→ **Saved entries**
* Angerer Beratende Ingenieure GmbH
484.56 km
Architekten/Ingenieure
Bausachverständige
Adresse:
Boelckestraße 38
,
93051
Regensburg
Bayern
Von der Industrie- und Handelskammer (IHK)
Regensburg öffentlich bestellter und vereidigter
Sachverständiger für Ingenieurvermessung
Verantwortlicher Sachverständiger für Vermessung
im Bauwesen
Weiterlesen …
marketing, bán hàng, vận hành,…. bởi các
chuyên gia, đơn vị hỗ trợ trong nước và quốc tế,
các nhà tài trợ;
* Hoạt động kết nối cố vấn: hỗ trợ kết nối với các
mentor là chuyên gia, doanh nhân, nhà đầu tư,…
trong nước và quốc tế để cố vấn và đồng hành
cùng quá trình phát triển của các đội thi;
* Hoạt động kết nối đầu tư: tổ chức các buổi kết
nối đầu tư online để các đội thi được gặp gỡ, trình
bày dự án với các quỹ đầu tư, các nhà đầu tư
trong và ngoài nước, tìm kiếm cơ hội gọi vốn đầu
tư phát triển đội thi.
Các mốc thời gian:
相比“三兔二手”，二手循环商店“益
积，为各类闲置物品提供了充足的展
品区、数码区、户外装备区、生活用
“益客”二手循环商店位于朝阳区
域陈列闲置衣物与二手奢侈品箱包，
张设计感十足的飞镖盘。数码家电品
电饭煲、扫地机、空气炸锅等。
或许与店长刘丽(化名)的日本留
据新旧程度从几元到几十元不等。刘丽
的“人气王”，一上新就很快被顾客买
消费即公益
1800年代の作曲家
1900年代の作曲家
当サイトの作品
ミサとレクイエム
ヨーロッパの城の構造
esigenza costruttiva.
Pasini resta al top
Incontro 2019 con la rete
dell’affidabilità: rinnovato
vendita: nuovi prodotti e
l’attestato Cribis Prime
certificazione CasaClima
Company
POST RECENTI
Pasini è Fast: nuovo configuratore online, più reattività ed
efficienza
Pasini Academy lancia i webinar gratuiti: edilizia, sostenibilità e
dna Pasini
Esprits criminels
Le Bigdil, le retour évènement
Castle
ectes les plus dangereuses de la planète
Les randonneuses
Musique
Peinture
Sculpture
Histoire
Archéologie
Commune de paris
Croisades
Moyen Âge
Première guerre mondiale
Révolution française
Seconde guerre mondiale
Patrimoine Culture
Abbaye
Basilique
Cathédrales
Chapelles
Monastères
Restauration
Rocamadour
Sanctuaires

→ **WHAT THIS TASK INVOLVES**
Write the entries out a second time. Match them exactly.

→ **ANSWER AREA**
* Angerer Beratende Ingenieure GmbH
484.56 km
Architekten/Ingenieure
Bausachverständige
Adresse:
Boelckestraße 38
,
93051
Regensburg
Bayern
Von der Industrie- und Handelskammer (IHK)
Regensburg öffentlich bestellter und vereidigter
Sachverständiger für Ingenieurvermessung
Verantwortlicher Sachverständiger für Vermessung
im Bauwesen
Weiterlesen …
marketing, bán hàng, vận hành,…. bởi các
chuyên gia, đơn vị hỗ trợ trong nước và quốc tế,
các nhà tài trợ;
* Hoạt động kết nối cố vấn: hỗ trợ kết nối với các
mentor là chuyên gia, doanh nhân, nhà đầu tư,…
trong nước và quốc tế để cố vấn và đồng hành
cùng quá trình phát triển của các đội thi;
* Hoạt động kết nối đầu tư: tổ chức các buổi kết
nối đầu tư online để các đội thi được gặp gỡ, trình
bày dự án với các quỹ đầu tư, các nhà đầu tư
trong và ngoài nước, tìm kiếm cơ hội gọi vốn đầu
tư phát triển đội thi.
Các mốc thời gian:
相比“三兔二手”，二手循环商店“益
积，为各类闲置物品提供了充足的展
品区、数码区、户外装备区、生活用
“益客”二手循环商店位于朝阳区
域陈列闲置衣物与二手奢侈品箱包，
张设计感十足的飞镖盘。数码家电品
电饭煲、扫地机、空气炸锅等。
或许与店长刘丽(化名)的日本留
据新旧程度从几元到几十元不等。刘丽
的“人气王”，一上新就很快被顾客买
消费即公益
1800年代の作曲家
1900年代の作曲家
当サイトの作品
ミサとレクイエム
ヨーロッパの城の構造
esigenza costruttiva.
Pasini resta al top
Incontro 2019 con la rete
dell’affidabilità: rinnovato
vendita: nuovi prodotti e
l’attestato Cribis Prime
certificazione CasaClima
Company
POST RECENTI
Pasini è Fast: nuovo configuratore online, più reattività ed
efficienza
Pasini Academy lancia i webinar gratuiti: edilizia, sostenibilità e
dna Pasini
Esprits criminels
Le Bigdil, le retour évènement
Castle
ectes les plus dangereuses de la planète
Les randonneuses
Musique
Peinture
Sculpture
Histoire
Archéologie
Commune de paris
Croisades
Moyen Âge
Première guerre mondiale
Révolution française
Seconde guerre mondiale
Patrimoine Culture
Abbaye
Basilique
Cathédrales
Chapelles
Monastères
Restauration
Rocamadour
Sanctuaires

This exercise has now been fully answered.